Exercise requirements: Gather every line of the material below that contains the string "kern", and copy each of those lines in full.

• • •

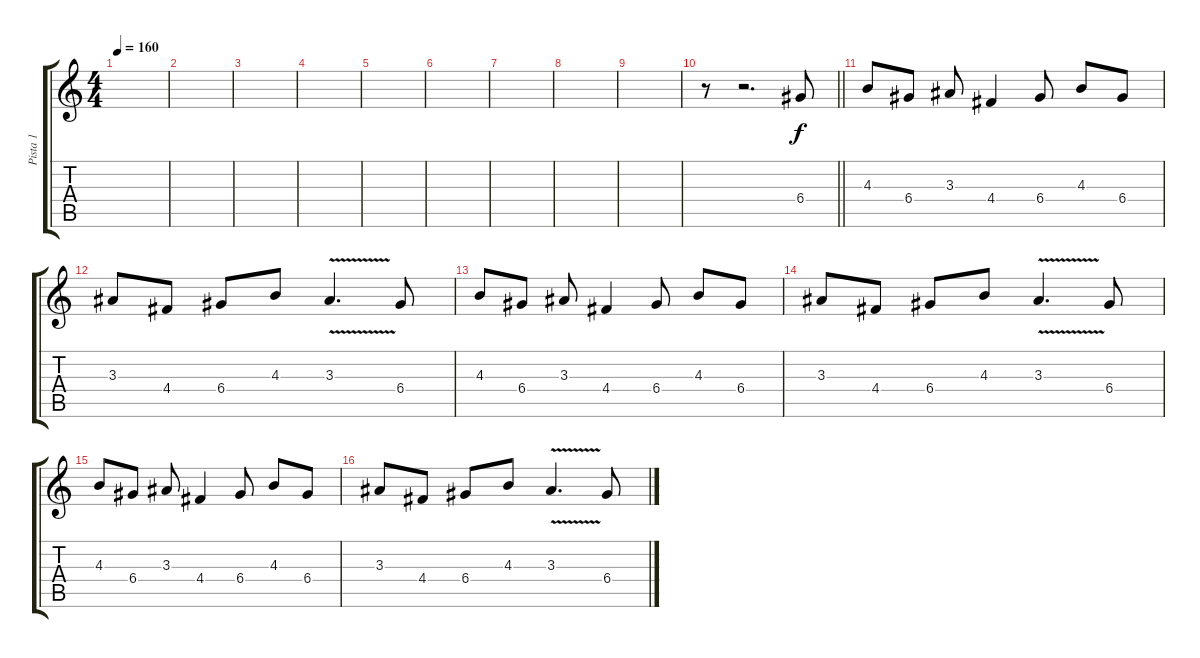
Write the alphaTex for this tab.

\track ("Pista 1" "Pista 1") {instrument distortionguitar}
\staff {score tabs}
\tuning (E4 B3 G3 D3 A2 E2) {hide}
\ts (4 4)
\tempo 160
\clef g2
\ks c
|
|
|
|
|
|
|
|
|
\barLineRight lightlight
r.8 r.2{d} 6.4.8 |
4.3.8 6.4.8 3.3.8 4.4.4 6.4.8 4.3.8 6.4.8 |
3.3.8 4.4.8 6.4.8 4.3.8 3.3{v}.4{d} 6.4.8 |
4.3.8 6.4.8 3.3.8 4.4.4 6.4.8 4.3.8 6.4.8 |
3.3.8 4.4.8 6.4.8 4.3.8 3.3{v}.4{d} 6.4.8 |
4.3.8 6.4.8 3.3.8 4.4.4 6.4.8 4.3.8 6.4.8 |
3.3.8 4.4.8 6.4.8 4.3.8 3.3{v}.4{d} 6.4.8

• • •

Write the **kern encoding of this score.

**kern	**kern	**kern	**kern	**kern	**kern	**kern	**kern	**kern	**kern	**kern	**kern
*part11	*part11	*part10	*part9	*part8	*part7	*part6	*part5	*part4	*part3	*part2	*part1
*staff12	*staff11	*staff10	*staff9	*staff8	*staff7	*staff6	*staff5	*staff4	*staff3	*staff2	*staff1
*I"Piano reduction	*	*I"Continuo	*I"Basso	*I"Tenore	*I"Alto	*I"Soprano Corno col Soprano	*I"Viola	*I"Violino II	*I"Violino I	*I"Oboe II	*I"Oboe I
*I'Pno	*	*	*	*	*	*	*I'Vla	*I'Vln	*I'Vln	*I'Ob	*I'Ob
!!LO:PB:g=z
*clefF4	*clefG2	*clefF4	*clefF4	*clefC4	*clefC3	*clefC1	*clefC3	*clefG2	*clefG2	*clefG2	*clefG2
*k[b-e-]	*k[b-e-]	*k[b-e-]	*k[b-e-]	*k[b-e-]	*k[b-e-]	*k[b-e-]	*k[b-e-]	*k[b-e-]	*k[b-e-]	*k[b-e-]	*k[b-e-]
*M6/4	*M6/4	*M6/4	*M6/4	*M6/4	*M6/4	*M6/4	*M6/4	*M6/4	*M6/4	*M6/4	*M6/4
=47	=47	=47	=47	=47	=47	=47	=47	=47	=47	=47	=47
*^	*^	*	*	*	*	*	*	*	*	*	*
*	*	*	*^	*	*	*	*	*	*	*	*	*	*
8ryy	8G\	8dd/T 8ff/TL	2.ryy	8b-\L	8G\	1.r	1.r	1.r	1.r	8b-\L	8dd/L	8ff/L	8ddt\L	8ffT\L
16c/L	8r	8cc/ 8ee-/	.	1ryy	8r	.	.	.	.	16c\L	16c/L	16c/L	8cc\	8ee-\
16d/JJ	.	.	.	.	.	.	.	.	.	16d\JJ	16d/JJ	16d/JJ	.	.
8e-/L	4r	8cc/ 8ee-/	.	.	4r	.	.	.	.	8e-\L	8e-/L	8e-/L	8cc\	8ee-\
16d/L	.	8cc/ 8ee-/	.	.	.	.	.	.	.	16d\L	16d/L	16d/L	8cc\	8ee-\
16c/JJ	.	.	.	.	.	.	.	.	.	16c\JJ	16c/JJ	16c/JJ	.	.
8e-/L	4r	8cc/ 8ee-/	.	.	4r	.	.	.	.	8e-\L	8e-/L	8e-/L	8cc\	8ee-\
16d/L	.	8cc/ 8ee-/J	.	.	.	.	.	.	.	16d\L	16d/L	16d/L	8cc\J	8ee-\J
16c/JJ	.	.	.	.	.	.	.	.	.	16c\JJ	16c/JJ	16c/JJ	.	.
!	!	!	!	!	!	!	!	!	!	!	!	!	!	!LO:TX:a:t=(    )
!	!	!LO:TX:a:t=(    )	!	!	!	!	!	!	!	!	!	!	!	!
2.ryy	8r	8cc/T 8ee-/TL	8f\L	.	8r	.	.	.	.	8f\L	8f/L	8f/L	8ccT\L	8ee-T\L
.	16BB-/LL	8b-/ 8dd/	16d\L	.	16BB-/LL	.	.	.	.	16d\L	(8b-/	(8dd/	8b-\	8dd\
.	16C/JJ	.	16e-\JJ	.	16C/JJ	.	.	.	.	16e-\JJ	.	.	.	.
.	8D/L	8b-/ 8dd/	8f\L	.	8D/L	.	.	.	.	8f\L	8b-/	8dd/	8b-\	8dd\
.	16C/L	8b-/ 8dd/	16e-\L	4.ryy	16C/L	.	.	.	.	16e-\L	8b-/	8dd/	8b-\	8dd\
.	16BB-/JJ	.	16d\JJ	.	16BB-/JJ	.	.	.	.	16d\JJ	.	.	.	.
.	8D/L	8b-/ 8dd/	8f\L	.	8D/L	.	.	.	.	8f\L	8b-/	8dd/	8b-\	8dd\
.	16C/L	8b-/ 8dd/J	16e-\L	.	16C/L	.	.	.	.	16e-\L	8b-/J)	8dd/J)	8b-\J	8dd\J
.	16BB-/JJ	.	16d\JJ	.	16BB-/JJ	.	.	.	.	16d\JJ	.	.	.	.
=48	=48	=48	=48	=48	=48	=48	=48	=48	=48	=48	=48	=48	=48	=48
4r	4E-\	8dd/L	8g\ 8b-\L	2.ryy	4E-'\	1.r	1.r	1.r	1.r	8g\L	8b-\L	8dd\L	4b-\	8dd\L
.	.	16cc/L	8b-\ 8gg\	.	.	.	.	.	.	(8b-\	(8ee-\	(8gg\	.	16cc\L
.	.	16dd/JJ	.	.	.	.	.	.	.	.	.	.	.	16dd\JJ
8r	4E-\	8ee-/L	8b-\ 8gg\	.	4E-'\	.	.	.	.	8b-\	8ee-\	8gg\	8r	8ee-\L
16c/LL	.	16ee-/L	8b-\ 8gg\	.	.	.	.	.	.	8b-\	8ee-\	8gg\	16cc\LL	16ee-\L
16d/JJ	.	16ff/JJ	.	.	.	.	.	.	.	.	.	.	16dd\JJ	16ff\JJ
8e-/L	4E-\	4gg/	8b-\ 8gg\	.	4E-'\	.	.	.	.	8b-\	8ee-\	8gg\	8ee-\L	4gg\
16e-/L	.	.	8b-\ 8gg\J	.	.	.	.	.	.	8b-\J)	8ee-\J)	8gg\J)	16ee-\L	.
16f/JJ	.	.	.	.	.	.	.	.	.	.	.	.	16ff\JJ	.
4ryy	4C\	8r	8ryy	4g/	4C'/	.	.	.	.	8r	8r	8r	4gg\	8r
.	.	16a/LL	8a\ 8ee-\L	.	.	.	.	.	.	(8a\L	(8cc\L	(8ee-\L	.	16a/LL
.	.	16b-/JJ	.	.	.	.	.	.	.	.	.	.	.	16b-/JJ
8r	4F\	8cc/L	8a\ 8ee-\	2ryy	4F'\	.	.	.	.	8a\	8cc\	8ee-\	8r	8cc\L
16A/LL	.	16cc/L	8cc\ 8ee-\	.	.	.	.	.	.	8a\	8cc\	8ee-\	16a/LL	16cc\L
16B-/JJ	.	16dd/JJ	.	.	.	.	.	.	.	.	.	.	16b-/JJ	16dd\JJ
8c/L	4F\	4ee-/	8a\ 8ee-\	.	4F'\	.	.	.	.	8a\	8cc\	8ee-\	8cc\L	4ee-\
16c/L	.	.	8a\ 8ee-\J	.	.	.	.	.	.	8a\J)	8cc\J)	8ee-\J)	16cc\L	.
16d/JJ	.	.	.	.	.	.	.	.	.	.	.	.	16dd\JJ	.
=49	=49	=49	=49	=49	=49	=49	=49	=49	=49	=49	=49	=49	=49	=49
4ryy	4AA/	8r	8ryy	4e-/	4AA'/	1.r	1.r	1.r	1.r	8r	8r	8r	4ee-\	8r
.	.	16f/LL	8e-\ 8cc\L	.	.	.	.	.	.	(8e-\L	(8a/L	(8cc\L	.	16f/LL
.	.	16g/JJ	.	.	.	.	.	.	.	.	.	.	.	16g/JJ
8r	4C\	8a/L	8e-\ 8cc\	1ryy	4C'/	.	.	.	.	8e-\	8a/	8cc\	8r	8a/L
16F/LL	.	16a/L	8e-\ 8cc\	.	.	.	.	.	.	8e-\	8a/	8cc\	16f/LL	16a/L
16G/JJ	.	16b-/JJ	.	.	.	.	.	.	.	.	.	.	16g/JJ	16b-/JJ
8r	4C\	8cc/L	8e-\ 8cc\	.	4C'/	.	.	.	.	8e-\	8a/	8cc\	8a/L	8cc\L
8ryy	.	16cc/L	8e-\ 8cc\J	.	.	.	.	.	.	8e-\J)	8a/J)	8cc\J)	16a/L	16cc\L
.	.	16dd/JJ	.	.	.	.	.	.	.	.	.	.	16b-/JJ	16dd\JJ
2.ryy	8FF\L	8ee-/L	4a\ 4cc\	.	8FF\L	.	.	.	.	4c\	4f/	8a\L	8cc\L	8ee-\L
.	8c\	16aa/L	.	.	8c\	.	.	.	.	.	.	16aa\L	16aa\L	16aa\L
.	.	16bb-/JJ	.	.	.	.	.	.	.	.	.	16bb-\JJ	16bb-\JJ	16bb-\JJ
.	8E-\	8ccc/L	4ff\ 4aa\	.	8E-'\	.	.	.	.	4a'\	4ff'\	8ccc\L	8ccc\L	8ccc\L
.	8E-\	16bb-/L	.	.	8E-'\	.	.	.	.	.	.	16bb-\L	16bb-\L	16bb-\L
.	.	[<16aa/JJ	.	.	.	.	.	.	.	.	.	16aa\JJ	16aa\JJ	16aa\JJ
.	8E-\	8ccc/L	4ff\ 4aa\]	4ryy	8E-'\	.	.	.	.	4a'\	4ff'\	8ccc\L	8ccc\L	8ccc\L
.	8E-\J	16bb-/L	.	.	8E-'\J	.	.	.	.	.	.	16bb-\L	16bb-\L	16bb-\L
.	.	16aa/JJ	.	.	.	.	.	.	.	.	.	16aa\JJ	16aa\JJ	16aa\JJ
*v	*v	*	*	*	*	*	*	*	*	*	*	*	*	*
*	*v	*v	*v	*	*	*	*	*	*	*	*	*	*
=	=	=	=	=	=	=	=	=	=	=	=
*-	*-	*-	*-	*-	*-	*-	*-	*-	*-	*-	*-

• • •

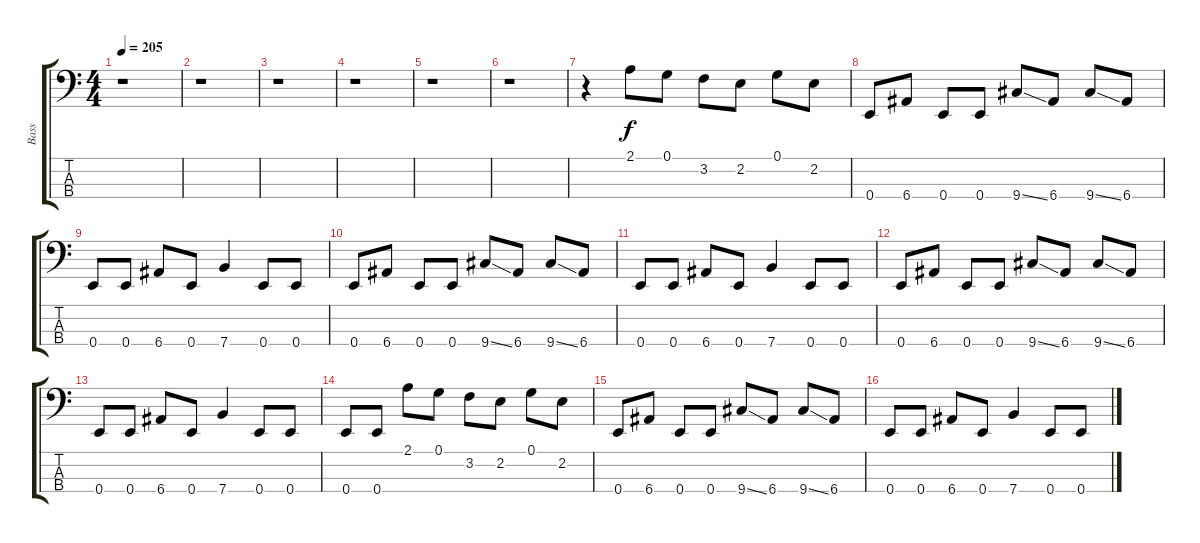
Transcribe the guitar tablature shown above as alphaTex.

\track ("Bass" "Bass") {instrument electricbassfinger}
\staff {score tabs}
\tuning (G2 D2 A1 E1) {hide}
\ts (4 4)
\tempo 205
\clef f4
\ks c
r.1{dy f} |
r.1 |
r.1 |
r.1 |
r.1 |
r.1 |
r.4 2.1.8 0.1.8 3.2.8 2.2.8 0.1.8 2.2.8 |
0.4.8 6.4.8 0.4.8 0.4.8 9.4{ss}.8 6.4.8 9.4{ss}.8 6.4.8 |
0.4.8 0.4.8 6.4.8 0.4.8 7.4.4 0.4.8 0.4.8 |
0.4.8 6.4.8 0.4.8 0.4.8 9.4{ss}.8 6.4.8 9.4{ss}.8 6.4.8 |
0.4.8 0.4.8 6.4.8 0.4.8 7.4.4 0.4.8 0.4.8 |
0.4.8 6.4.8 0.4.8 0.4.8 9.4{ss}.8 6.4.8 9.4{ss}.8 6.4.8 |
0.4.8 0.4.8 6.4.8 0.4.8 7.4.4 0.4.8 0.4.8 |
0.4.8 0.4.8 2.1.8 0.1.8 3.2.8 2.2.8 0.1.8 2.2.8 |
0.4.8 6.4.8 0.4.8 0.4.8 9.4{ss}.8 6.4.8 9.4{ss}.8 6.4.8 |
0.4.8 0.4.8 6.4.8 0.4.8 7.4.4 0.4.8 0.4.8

• • •

Written response:
Write the **kern encoding of this score.
**kern	**kern	**kern	**kern	**kern	**kern	**kern	**kern	**kern	**kern	**kern	**kern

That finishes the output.